Por Berna Almeida

crônicas -

Salve-se Quem Puder


Quando decidimos abrir mão de nossa vida em prol de alguém com demência, precisamos lembrar que a partir daí todas as certezas que tínhamos sobre nós, não fazem mais parte do nosso percurso. Ou nos agregamos a vida do outro ou passaremos o resto da nossa, em função de alguém que nunca mais será o mesmo, e muito menos entenderá que outrora, haviam flores em nossos jardins. Assim seguimos na expectativa de que o outro levante, e venha segurar nossas mãos para que possamos dar continuidade, ao que deixamos em algum lugar no pretérito.
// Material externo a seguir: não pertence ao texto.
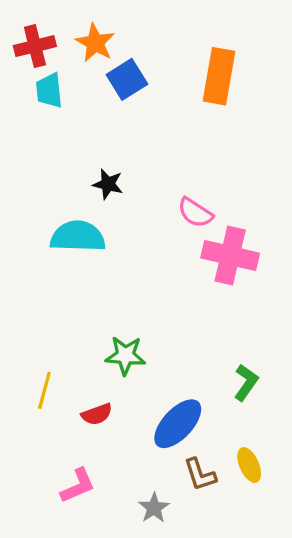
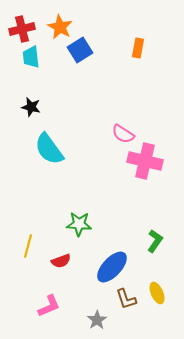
orange rectangle: (219, 76) -> (138, 48), size x0.6
black star: (108, 184) -> (31, 107), moved
cyan semicircle: (78, 236) -> (49, 149), turned -128

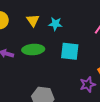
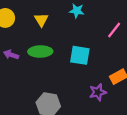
cyan star: (55, 24) -> (77, 11), moved

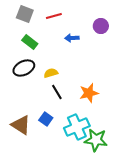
Cuidamos da vida do outro acreditando que o novo se fará, que a cura virá galopante em nossa direção, e assim poderemos contemplar tudo aquilo a que temos direito, neste palco denominado Vida.

Precisamos nos ater de que nada disso ocorrerá e que a nossa vida, nossa Lenda Pessoal, não pode servir de ponto de partida para quem quer que seja.


Somos meros caminhantes neste caminho onde cotidianamente nos deparamos com os transeuntes que passam para lá e para cá.

Sonhos realizados ou não, alguém perdido em suas memórias nos aguardam com os olhos fitos no teto em um dos cômodos de uma casa, conhecida para nós, desconhecida para eles.

O tempo passa e continuamos a insisti no inviável, no inexistente, entregamos todas as nossas energias numa incógnita, em algo incompreensível, inaudível, inexplicável para quem parou com tudo, acreditando que uma reversão seria possível.

Nos tornamos reféns de um 1 sujeito chamado Alzheimer para o resto de nossas vidas.


Enquanto isto, o único local em que a expressão “nunca mais” é usada com êxito, é nesta patologia, e nunca mais as memórias serão as mesmas, nem mesmo os nossos sonhos, e por mais que consigamos nos encontrar onde nos deixamos, nosso olhar, desejos, vontades, já não serão mais significativos para o caminhantes de agora.

Por isto, precisamos dividir nossas cargas, saber sempre que não iremos salvar quem quer que seja, por mais que este seja o nosso ensejo.

Precisamos lembrar que nossos irmãos também são filhos e que o amor que eles tem pelos nossos pais, não são maiores ou menores do que os nossos.

Precisamos aprender que cada um ama a sua maneira, que se você sair para ir a um cinema, ir estudar, ir ao cabeleireiro, ou onde quer que seja, o que tiver de acontecer com ou sem você, irá acontecer.

Divida suas lutas, dê espaço a quem se propõe a lhe ajudar, deixe que o outro deixe um pedacinho de contribuição a vidas, que lhe deram vidas também.


Precisamos nos cuidar, precisamos entender que cuidar do outro não significa nos anular para que o outro não pereça.

Cumpra amorosamente e resignadamente com a sua missão terrestre, agradecido(a) pela oportunidade de poder servir e permitir que o outro também sirva, pois esta é a única forma de manter nossas ferramentas espirituais amoladas.